The concept that pregnancy is associated with immune suppression has created a myth of pregnancy as a state of immunological weakness and therefore of increased susceptibility to infectious diseases. To discuss this question we will first

review some fundamental concepts associated with Dasatinib supplier the immune system and pregnancy. A fundamental feature of the immune system is to protect the host from pathogens. This function depends upon the innate immune system’s capacity to coordinate cell migration for surveillance and to recognize and respond to invading microorganisms.
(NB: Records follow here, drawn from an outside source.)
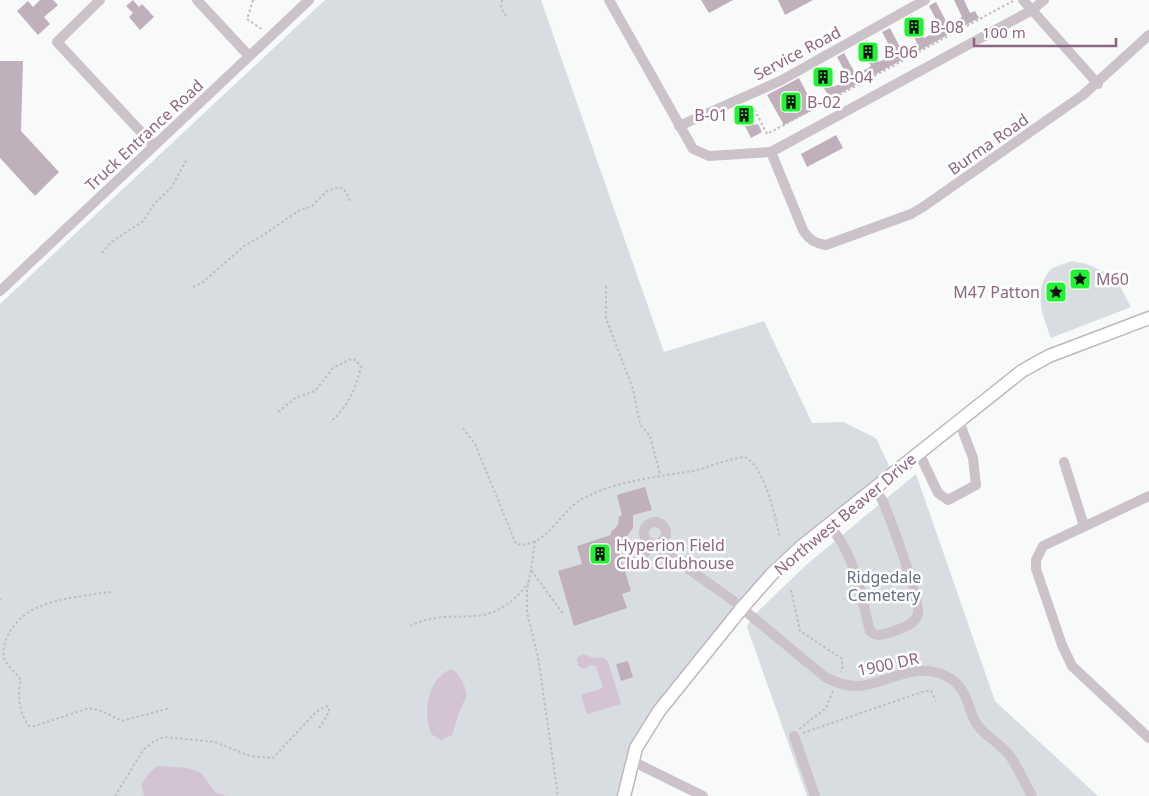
<svg xmlns="http://www.w3.org/2000/svg" width="1149" height="796" font-family="'Noto Sans',sans-serif">
<style>
.green{fill:#d8dde2}
.water{fill:#d4c4d2}
.building{fill:#c0b0bc}
.lines{fill:none;stroke-linecap:round;stroke-linejoin:round}
.major-casing{stroke:#c1b6bd;stroke-width:15}
.path{stroke:#c2bbc0;stroke-width:2;stroke-dasharray:2.5 2.5;stroke-linecap:butt}
.minor{stroke:#ccc2c9;stroke-width:10}
.major{stroke:#fff;stroke-width:12}
.labels{text-anchor:middle;dominant-baseline:central;stroke-width:5;stroke-linejoin:round;paint-order:stroke}
.poi-label{font-size:16px;fill:#8c6680;stroke:#fff;text-anchor:start}
.street-label{font-size:16px;fill:#8c6680;stroke:#fff}
.park-label{font-size:16px;fill:#667082;stroke:#fff}
</style>
<rect width="100%" height="100%" fill="#f8fafa"/>
<!-- green -->
<g class="green">
<path d="M325,0h216l123,352 100,-31 48,102 31,-1 33,16 15,32 -92,72 -153,180 -26,74h-620v-492z"/>
<path d="M1072,261l15,3 28,13 16,30 -80,31c-9,-23 -19,-49 1,-70z"/>
<path d="M916,474l79,227 103,95h-291l-60,-169 4,-9 55,-53z"/>
</g>
<!-- water -->
<g class="water">
<path d="M583,654l10,4 10,-1 5,4 13,43 -34,10 -6,-19 22,-7 -7,-22 -4,-1 -8,4 -6,-3 -1,-8z"/>
<path d="M449,670h5c7,7 11,15 13,25l-7,15 -8,25 -11,5 -10,-6c-8,-22 -4,-53 18,-64z"/>
<path d="M157,766l31,2 13,5 14,19 12,4h-83l-3,-11 8,-12z"/>
</g>
<!-- building -->
<g class="building">
<path d="M40,0h13l5,5 -14,12 6,7 -12,11 -21,-24 11,-10 5,6z"/>
<path d="M133,0l6,7 3,-3 12,13 -14,13 -11,-13 4,-4 -7,-7z"/>
<path d="M701,0h32l-24,13z"/>
<path d="M778,0h35l-28,15z"/>
<path d="M954,0h10l6,13 5,-2 4,7 -149,81 -16,-29 8,-4 11,21 16,-8 -12,-22 7,-4 12,22 15,-9 -12,-21 8,-5 12,22 15,-8 -12,-22 8,-4 12,23 15,-8 -12,-24 7,-4 12,23 17,-9 -12,-23 7,-4 12,23 14,-8z"/>
<path d="M0,61h23l-2,70 38,41 -24,24 -35,-38z"/>
<path d="M799,78l16,31 -31,16 -17,-30z"/>
<path d="M744,104l10,21 4,-1 4,8 -11,6 -15,-30z"/>
<path d="M836,135l7,13 -36,19 -6,-13z"/>
<path d="M645,487l7,23 -19,5v13l-8,11 -8,6 14,46 -9,3 5,14 -53,18 -16,-55 24,-7 -5,-18 34,-11v-3l7,-7 1,-8 3,-2 -5,-20z"/>
<path d="M628,661l5,16 -12,4 -5,-17z"/>
</g>
<g class="lines">
<!-- major casing -->
<g class="major-casing">
<path id="major" d="M624,796l12,-48 23,-37 83,-103 29,-33 31,-29 220,-175 27,-15 100,-38"/>
</g>
<!-- path -->
<g class="path">
<path d="M253,0l-6,19 16,11"/>
<path d="M502,0l-1,8 5,8"/>
<path d="M752,105l15,29 246,-133"/>
<path d="M102,253l9,-11 31,-20 13,-19 16,-15 16,-29"/>
<path d="M606,286v32l27,71 7,35 10,12 10,38"/>
<path d="M193,287l9,-4 42,-37 18,-10 36,-25 14,-5 15,-15 13,-4 4,2 7,14"/>
<path d="M278,412l17,-14 20,-7 18,-23 18,-9 5,1 5,7c-5,21 -14,42 -31,55"/>
<path d="M463,428l12,16 41,100c30,5 43,-32 66,-45 33,-18 74,-22 111,-28 17,-4 34,-12 51,-14 20,7 32,62 36,81"/>
<path d="M535,541l-4,29 33,45"/>
<path d="M531,570l-4,20v22l11,45 20,139"/>
<path d="M791,590l9,41 41,27 2,8 -3,6"/>
<path d="M111,592c-24,3 -52,6 -75,16 -17,7 -36,30 -32,50 3,8 12,15 17,22 -4,15 -2,33 8,46h6l54,-18 13,3 20,10 48,-13"/>
<path d="M0,600l1,-1"/>
<path d="M410,626c47,-23 78,11 118,-43"/>
<path d="M799,729l27,-21 7,-17"/>
<path d="M803,733l122,-42h6l5,10"/>
<path d="M115,796l28,-46 10,-8 11,-5 51,5 35,14 23,2 43,-46 10,-6 3,1v5l-11,18"/>
</g>
<!-- minor -->
<g class="minor">
<path d="M100,0l-43,42 97,104"/>
<path d="M197,0l52,56"/>
<path d="M609,0l84,149 16,7 62,-4 32,78c6,10 12,13 23,15l85,-31 12,-7 160,-112 66,-60"/>
<path d="M1023,0l75,84"/>
<path d="M679,126l101,-45 145,-81"/>
<path d="M771,152l261,-142 12,-10"/>
<path d="M0,291l309,-291"/>
<path d="M919,453l19,40 10,7 28,-15 -3,-27 -14,-37"/>
<path d="M1064,462l20,64"/>
<path d="M1149,496l-106,50 -7,14v9l26,76 10,21 77,72"/>
<circle cx="655" cy="533" r="11"/>
<path d="M828,525c26,25 33,71 42,106 7,7 15,3 24,0 9,-3 21,-7 24,-17 3,-13 -27,-93 -34,-110 -2,-6 -7,-11 -10,-16"/>
<path d="M637,561l16,-17 78,55 94,78c39,21 55,-1 92,-6 18,-2 37,5 46,21 7,11 7,25 16,35 9,11 22,17 31,29 8,12 15,27 22,40"/>
<path d="M794,736l21,60"/>
<path d="M632,761l71,35"/>
</g>
<!-- major -->
<use href="#major" class="major"/>
</g>
<!-- icons -->
<defs>
<g id="building-square" transform="scale(1.125)"><rect x="-9" y="-9" width="18" height="18" rx="4" fill="#1ff332" stroke="#fff"/><path d="M-4-6H4V6H1V3H-1V6H-4ZM-2.5-4.3h1.7v1.8h-1.7ZM.8-4.3h1.7v1.8H.8ZM-2.5-1h1.7V.8h-1.7ZM.8-1h1.7V.8H.8Z" fill="#111"/></g>
<g id="sight-square" transform="scale(1.125)"><rect x="-9" y="-9" width="18" height="18" rx="4" fill="#1ff332" stroke="#fff"/><path d="M0-6L1.8-2.2L6-1.7L2.9 1.2L3.7 5.4L0 3.3L-3.7 5.4L-2.9 1.2L-6-1.7L-1.8-2.2Z" fill="#111"/></g>
</defs>
<g fill-rule="evenodd">
<use href="#building-square" x="914" y="27"/>
<use href="#building-square" x="868" y="52"/>
<use href="#building-square" x="823" y="77"/>
<use href="#building-square" x="791" y="102"/>
<use href="#building-square" x="744" y="115"/>
<use href="#sight-square" x="1080" y="279"/>
<use href="#sight-square" x="1056" y="292"/>
<use href="#building-square" x="600" y="554"/>
</g>
<g class="labels">
<!-- poi labels -->
<g class="poi-label">
<text x="930" y="27">B-08</text>
<text x="884" y="52">B-06</text>
<text x="839" y="77">B-04</text>
<text x="807" y="102">B-02</text>
<text x="728" y="115" text-anchor="end">B-01</text>
<text x="1096" y="279">M60</text>
<text x="1040" y="292" text-anchor="end">M47 Patton</text>
<text x="616" y="545">Hyperion Field<tspan x="616" dy="18">Club Clubhouse</tspan></text>
</g>
<!-- street labels -->
<g class="street-label">
<text transform="translate(797 53) rotate(-28)">Service Road</text>
<text transform="translate(144 135) rotate(-43)">Truck Entrance Road</text>
<text transform="translate(988 144) rotate(-35)">Burma Road</text>
<text transform="translate(845 514) rotate(-40)">Northwest Beaver Drive</text>
<text transform="translate(888 664) rotate(-12)">1900 DR</text>
</g>
<!-- park labels -->
<g class="park-label">
<text x="884" y="577">Ridgedale<tspan x="884" dy="18">Cemetery</tspan></text>
</g>
</g>
<!-- scale -->
<path d="M974 38v8h142v-8" fill="none" stroke="#8c6680" stroke-width="2.5"/>
<text x="982" y="38" font-size="15" fill="#8c6680" stroke="#ffffff" stroke-width="4" paint-order="stroke">100 m</text>
</svg>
During normal pregnancy, the human decidua contains a high number of immune cells, such as macrophages, natural killer (NK) cells and regulatory T cells (Treg).1–3 Seventy percent selleck of decidual leukocytes are NK cells, 20–25% are macrophages and 1.7% are dendritic cells.2,4,5 From the adaptive immune system, B cells are absent, but T lymphocytes constitute about 3–10% of the decidual immune cells.6 During the first trimester, NK cells, dendritic cells and macrophages infiltrate the decidua and accumulate around the invading trophoblast cells.7,8 Deletion of either macrophages, NK cells or dendritic cells (DC) has deleterious effects.9–14 Elegant studies have shown that in the absence of NK cells, trophoblast cells are not able

to reach the endometrial vascularity leading to termination of the pregnancy.12 These studies suggest that uNK cells are critical for trophoblast invasion in the uterus. Similarly, depletion of DCs prevented

blastocyst implantation and decidual formation.15 Indeed, this study suggests that uDC are necessary for decidual formation and may affect the angiogenic response by inhibiting blood vessel maturation.15 More recently, Collins et al. demonstrate that uDC association with T cell responses to the fetal ‘allograft’ starkly contrast with their prominent role in organ transplant rejection.16 These data further support the idea that the fetal–maternal immune interaction is more complex than the comparison to transplant allograft. Consequently, the presence of immune cells at the implantation acetylcholine site is not associated with a response to the ‘foreign’ fetus but to facilitate and protect the pregnancy. Therefore, the immune system at the implantation site is not suppressed, on the contrary it is active, functional and is carefully controlled. Is the systemic immunity of the mother suppressed? Although we can find numerous studies describing the factors inducing immune suppression (including progesterone, defined as the natural immune suppressor), medical and evolutionary aspects are against the concept of immune suppression.